[Twisted-Python] Contributing?

James Y Knight foom at fuhm.net
Thu Aug 26 10:35:48 MDT 2004

On Aug 22, 2004, at 3:28 PM, angryhicKclown at netscape.net wrote:
> I was looking over the page on twistedmatrix.com on contributing, and 
> it referred me to here. Over at the mono project, they have a 
> todo-list sort of thing, that idle hackers such as myself can work on. 
> I was wondering what the best way (besides monetary...I am a poor 
> student) to contribute to the Twisted project is?

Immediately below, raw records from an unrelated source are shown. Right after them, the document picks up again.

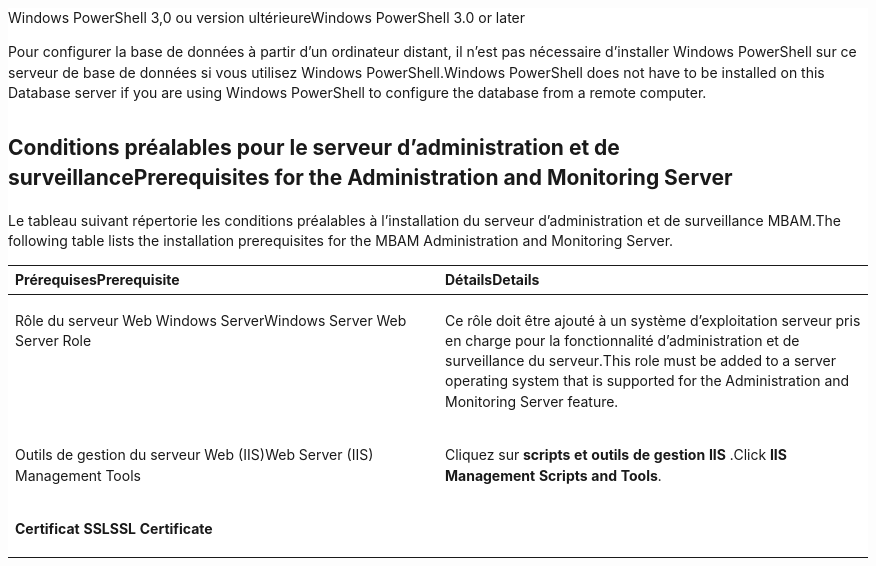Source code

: <td align="left"><p><span data-ttu-id="fb277-177">Windows PowerShell 3,0 ou version ultérieure</span><span class="sxs-lookup"><span data-stu-id="fb277-177">Windows PowerShell 3.0 or later</span></span></p></td>
<td align="left"><p><span data-ttu-id="fb277-178">Pour configurer la base de données à partir d’un ordinateur distant, il n’est pas nécessaire d’installer Windows PowerShell sur ce serveur de base de données si vous utilisez Windows PowerShell.</span><span class="sxs-lookup"><span data-stu-id="fb277-178">Windows PowerShell does not have to be installed on this Database server if you are using Windows PowerShell to configure the database from a remote computer.</span></span></p></td>
</tr>
</tbody>
</table>



## <a href="" id="bkmk-prereqsams"></a><span data-ttu-id="fb277-179">Conditions préalables pour le serveur d’administration et de surveillance</span><span class="sxs-lookup"><span data-stu-id="fb277-179">Prerequisites for the Administration and Monitoring Server</span></span>


<span data-ttu-id="fb277-180">Le tableau suivant répertorie les conditions préalables à l’installation du serveur d’administration et de surveillance MBAM.</span><span class="sxs-lookup"><span data-stu-id="fb277-180">The following table lists the installation prerequisites for the MBAM Administration and Monitoring Server.</span></span>

<table>
<colgroup>
<col width="50%" />
<col width="50%" />
</colgroup>
<thead>
<tr class="header">
<th align="left"><span data-ttu-id="fb277-181">Prérequises</span><span class="sxs-lookup"><span data-stu-id="fb277-181">Prerequisite</span></span></th>
<th align="left"><span data-ttu-id="fb277-182">Détails</span><span class="sxs-lookup"><span data-stu-id="fb277-182">Details</span></span></th>
</tr>
</thead>
<tbody>
<tr class="odd">
<td align="left"><p><span data-ttu-id="fb277-183">Rôle du serveur Web Windows Server</span><span class="sxs-lookup"><span data-stu-id="fb277-183">Windows Server Web Server Role</span></span></p></td>
<td align="left"><p><span data-ttu-id="fb277-184">Ce rôle doit être ajouté à un système d’exploitation serveur pris en charge pour la fonctionnalité d’administration et de surveillance du serveur.</span><span class="sxs-lookup"><span data-stu-id="fb277-184">This role must be added to a server operating system that is supported for the Administration and Monitoring Server feature.</span></span></p></td>
</tr>
<tr class="even">
<td align="left"><p><span data-ttu-id="fb277-185">Outils de gestion du serveur Web (IIS)</span><span class="sxs-lookup"><span data-stu-id="fb277-185">Web Server (IIS) Management Tools</span></span></p></td>
<td align="left"><p><span data-ttu-id="fb277-186">Cliquez sur <strong> scripts et outils de gestion IIS </strong> .</span><span class="sxs-lookup"><span data-stu-id="fb277-186">Click <strong>IIS Management Scripts and Tools</strong>.</span></span></p></td>
</tr>
<tr class="odd">
<td align="left"><p><strong><span data-ttu-id="fb277-187">Certificat SSL</span><span class="sxs-lookup"><span data-stu-id="fb277-187">SSL Certificate</span></span></strong></p></td>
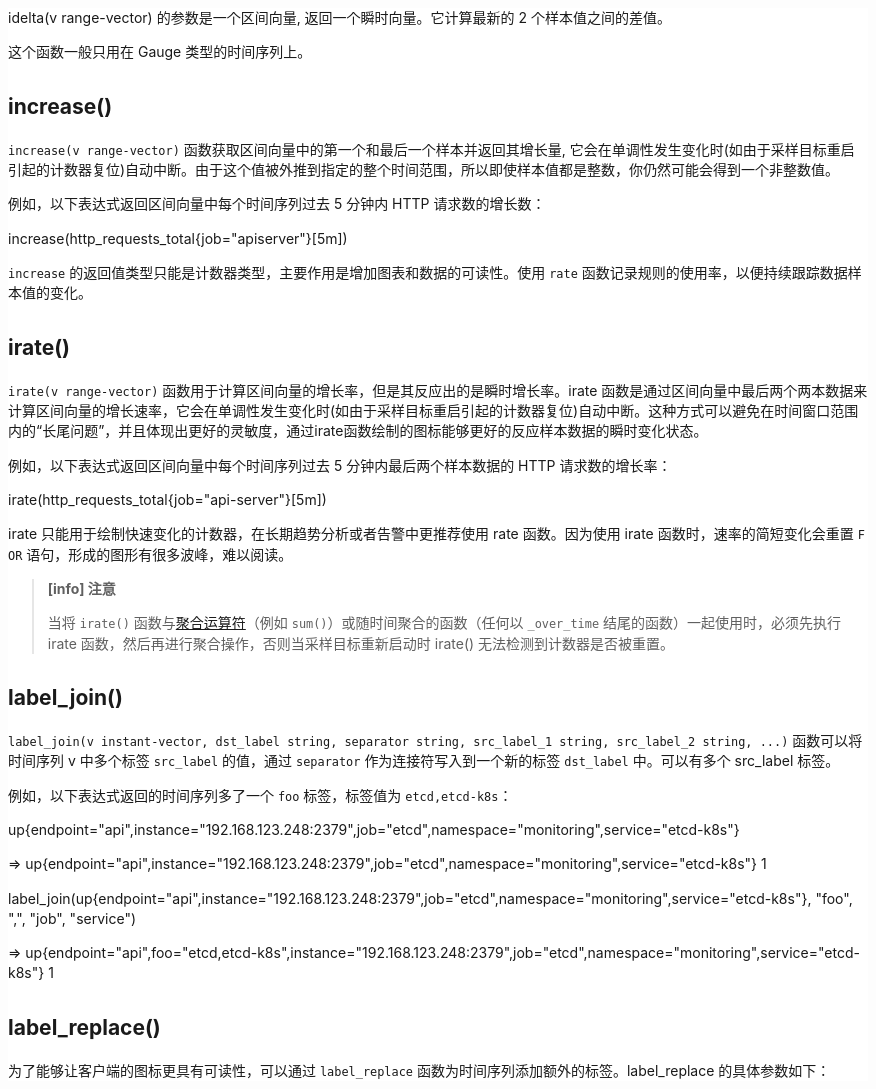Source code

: idelta(v range-vector) 的参数是一个区间向量, 返回一个瞬时向量。它计算最新的 2 个样本值之间的差值。

这个函数一般只用在 Gauge 类型的时间序列上。

## increase()

`increase(v range-vector)` 函数获取区间向量中的第一个和最后一个样本并返回其增长量, 它会在单调性发生变化时(如由于采样目标重启引起的计数器复位)自动中断。由于这个值被外推到指定的整个时间范围，所以即使样本值都是整数，你仍然可能会得到一个非整数值。

例如，以下表达式返回区间向量中每个时间序列过去 5 分钟内 HTTP 请求数的增长数：

increase(http_requests_total{job="apiserver"}[5m])

`increase` 的返回值类型只能是计数器类型，主要作用是增加图表和数据的可读性。使用 `rate` 函数记录规则的使用率，以便持续跟踪数据样本值的变化。

## irate()

`irate(v range-vector)` 函数用于计算区间向量的增长率，但是其反应出的是瞬时增长率。irate 函数是通过区间向量中最后两个两本数据来计算区间向量的增长速率，它会在单调性发生变化时(如由于采样目标重启引起的计数器复位)自动中断。这种方式可以避免在时间窗口范围内的“长尾问题”，并且体现出更好的灵敏度，通过irate函数绘制的图标能够更好的反应样本数据的瞬时变化状态。

例如，以下表达式返回区间向量中每个时间序列过去 5 分钟内最后两个样本数据的 HTTP 请求数的增长率：

irate(http_requests_total{job="api-server"}[5m])

irate 只能用于绘制快速变化的计数器，在长期趋势分析或者告警中更推荐使用 rate 函数。因为使用 irate 函数时，速率的简短变化会重置 `FOR` 语句，形成的图形有很多波峰，难以阅读。

> **[info] 注意**
>
> 当将 `irate()` 函数与[聚合运算符](https://prometheus.io/docs/prometheus/latest/querying/operators/#aggregation-operators)（例如 `sum()`）或随时间聚合的函数（任何以 `_over_time` 结尾的函数）一起使用时，必须先执行 irate 函数，然后再进行聚合操作，否则当采样目标重新启动时 irate() 无法检测到计数器是否被重置。

## label_join()

`label_join(v instant-vector, dst_label string, separator string, src_label_1 string, src_label_2 string, ...)` 函数可以将时间序列 v 中多个标签 `src_label` 的值，通过 `separator` 作为连接符写入到一个新的标签 `dst_label` 中。可以有多个 src_label 标签。

例如，以下表达式返回的时间序列多了一个 `foo` 标签，标签值为 `etcd,etcd-k8s`：

up{endpoint="api",instance="192.168.123.248:2379",job="etcd",namespace="monitoring",service="etcd-k8s"}

=> up{endpoint="api",instance="192.168.123.248:2379",job="etcd",namespace="monitoring",service="etcd-k8s"}  1



label_join(up{endpoint="api",instance="192.168.123.248:2379",job="etcd",namespace="monitoring",service="etcd-k8s"}, "foo", ",", "job", "service")

=> up{endpoint="api",foo="etcd,etcd-k8s",instance="192.168.123.248:2379",job="etcd",namespace="monitoring",service="etcd-k8s"}  1

## label_replace()

为了能够让客户端的图标更具有可读性，可以通过 `label_replace` 函数为时间序列添加额外的标签。label_replace 的具体参数如下：

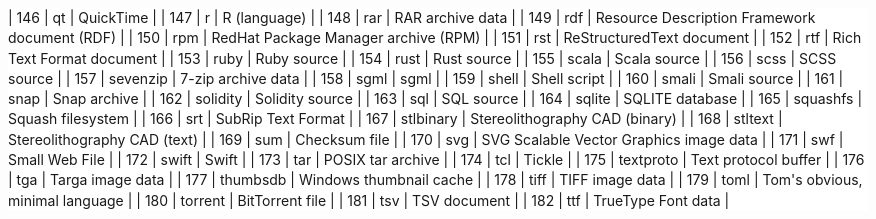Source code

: | 146 | qt | QuickTime |
| 147 | r | R (language) |
| 148 | rar | RAR archive data |
| 149 | rdf | Resource Description Framework document (RDF) |
| 150 | rpm | RedHat Package Manager archive (RPM) |
| 151 | rst | ReStructuredText document |
| 152 | rtf | Rich Text Format document |
| 153 | ruby | Ruby source |
| 154 | rust | Rust source |
| 155 | scala | Scala source |
| 156 | scss | SCSS source |
| 157 | sevenzip | 7-zip archive data |
| 158 | sgml | sgml |
| 159 | shell | Shell script |
| 160 | smali | Smali source |
| 161 | snap | Snap archive |
| 162 | solidity | Solidity source |
| 163 | sql | SQL source |
| 164 | sqlite | SQLITE database |
| 165 | squashfs | Squash filesystem |
| 166 | srt | SubRip Text Format |
| 167 | stlbinary | Stereolithography CAD (binary) |
| 168 | stltext | Stereolithography CAD (text) |
| 169 | sum | Checksum file |
| 170 | svg | SVG Scalable Vector Graphics image data |
| 171 | swf | Small Web File |
| 172 | swift | Swift |
| 173 | tar | POSIX tar archive |
| 174 | tcl | Tickle |
| 175 | textproto | Text protocol buffer |
| 176 | tga | Targa image data |
| 177 | thumbsdb | Windows thumbnail cache |
| 178 | tiff | TIFF image data |
| 179 | toml | Tom's obvious, minimal language |
| 180 | torrent | BitTorrent file |
| 181 | tsv | TSV document |
| 182 | ttf | TrueType Font data |
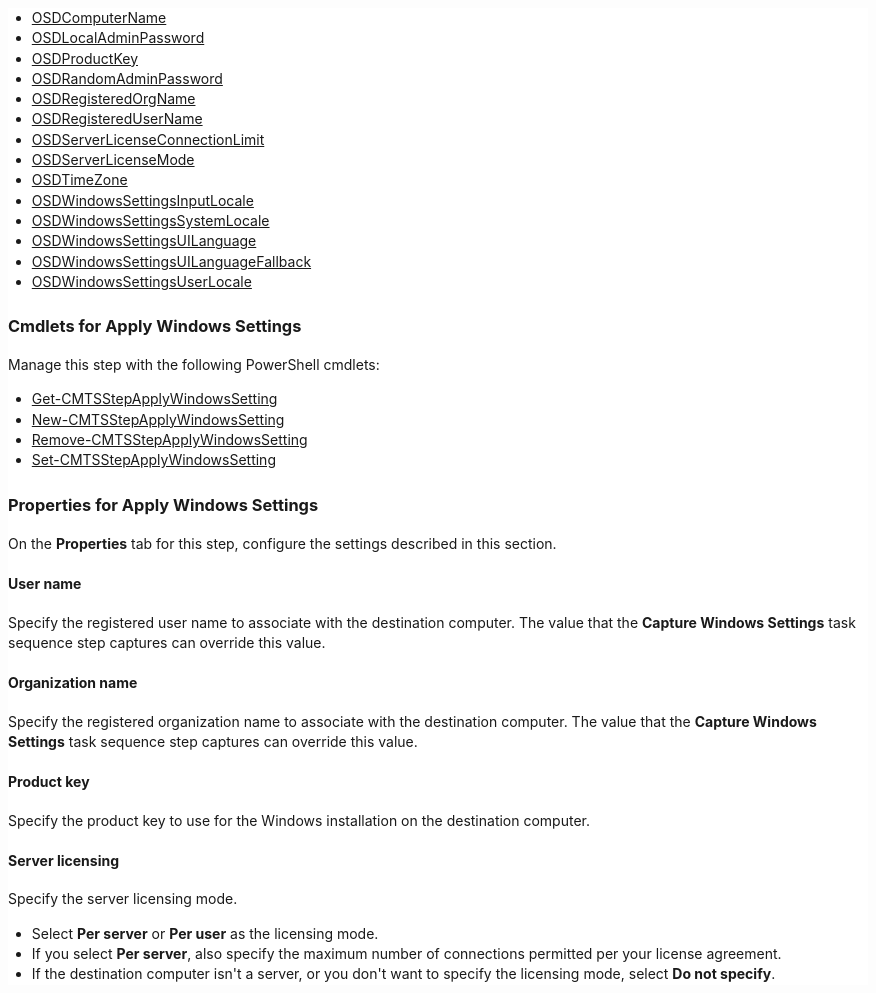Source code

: - [OSDComputerName](task-sequence-variables.md#OSDComputerName-input)  
- [OSDLocalAdminPassword](task-sequence-variables.md#OSDLocalAdminPassword)  
- [OSDProductKey](task-sequence-variables.md#OSDProductKey)  
- [OSDRandomAdminPassword](task-sequence-variables.md#OSDRandomAdminPassword)  
- [OSDRegisteredOrgName](task-sequence-variables.md#OSDRegisteredOrgName-input)  
- [OSDRegisteredUserName](task-sequence-variables.md#OSDRegisteredUserName)  
- [OSDServerLicenseConnectionLimit](task-sequence-variables.md#OSDServerLicenseConnectionLimit)  
- [OSDServerLicenseMode](task-sequence-variables.md#OSDServerLicenseMode)  
- [OSDTimeZone](task-sequence-variables.md#OSDTimeZone-input)  
- [OSDWindowsSettingsInputLocale](task-sequence-variables.md#OSDWindowsSettingsInputLocale)
- [OSDWindowsSettingsSystemLocale](task-sequence-variables.md#OSDWindowsSettingsSystemLocale)
- [OSDWindowsSettingsUILanguage](task-sequence-variables.md#OSDWindowsSettingsUILanguage)
- [OSDWindowsSettingsUILanguageFallback](task-sequence-variables.md#OSDWindowsSettingsUILanguageFallback)
- [OSDWindowsSettingsUserLocale](task-sequence-variables.md#OSDWindowsSettingsUserLocale)

### Cmdlets for Apply Windows Settings

Manage this step with the following PowerShell cmdlets:

- [Get-CMTSStepApplyWindowsSetting](https://docs.microsoft.com/powershell/module/configurationmanager/Get-CMTSStepApplyWindowsSetting?view=sccm-ps)
- [New-CMTSStepApplyWindowsSetting](https://docs.microsoft.com/powershell/module/configurationmanager/Get-CMTSStepApplyWindowsSetting?view=sccm-ps)
- [Remove-CMTSStepApplyWindowsSetting](https://docs.microsoft.com/powershell/module/configurationmanager/Remove-CMTSStepApplyWindowsSetting?view=sccm-ps)
- [Set-CMTSStepApplyWindowsSetting](https://docs.microsoft.com/powershell/module/configurationmanager/Set-CMTSStepApplyWindowsSetting?view=sccm-ps)

### Properties for Apply Windows Settings

On the **Properties** tab for this step, configure the settings described in this section.  

#### User name

Specify the registered user name to associate with the destination computer. The value that the **Capture Windows Settings** task sequence step captures can override this value.  

#### Organization name

Specify the registered organization name to associate with the destination computer. The value that the **Capture Windows Settings** task sequence step captures can override this value.  

#### Product key  

Specify the product key to use for the Windows installation on the destination computer.  

#### Server licensing

Specify the server licensing mode.

- Select **Per server** or **Per user** as the licensing mode.  
- If you select **Per server**, also specify the maximum number of connections permitted per your license agreement.  
- If the destination computer isn't a server, or you don't want to specify the licensing mode, select **Do not specify**.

Welllll, since you ask.. :)

Here's a relatively self-contained project that could use working on:

twisted.web.microdom and twisted.web.sux is supposed to implement an 
XML/XHTML and HTML parser. It is pretty useless as an XML parser, given 
its relative slowness and the existence of expat/python xml libraries 
which do already do a very good job of being an XML parser. Microdom is 
*almost* a useful HTML parser, but it's missing support for a lot of 
HTML peculiarities that really need to be handled 
("<tr><td>foo<tr><td>bar" for one, strange whitespace collapsing rules, 
for another, and I'm sure there's more). Perl has a very good HTML 
parser in HTML::TreeParser whose algorithms could be duplicated.

This project isn't even very twisted specific (sux/microdom only have 
very minor dependancies on the rest of twisted) so it could conceivably 
be made into a general purpose python module in its own right. There 
are a variety of other Python HTML parsers, but from what I can tell, 
they're even worse than microdom is. It'd be way cool to have a python 
HTML parser that actually works. Can't let perl win! Any 
victi...volunteers? ;0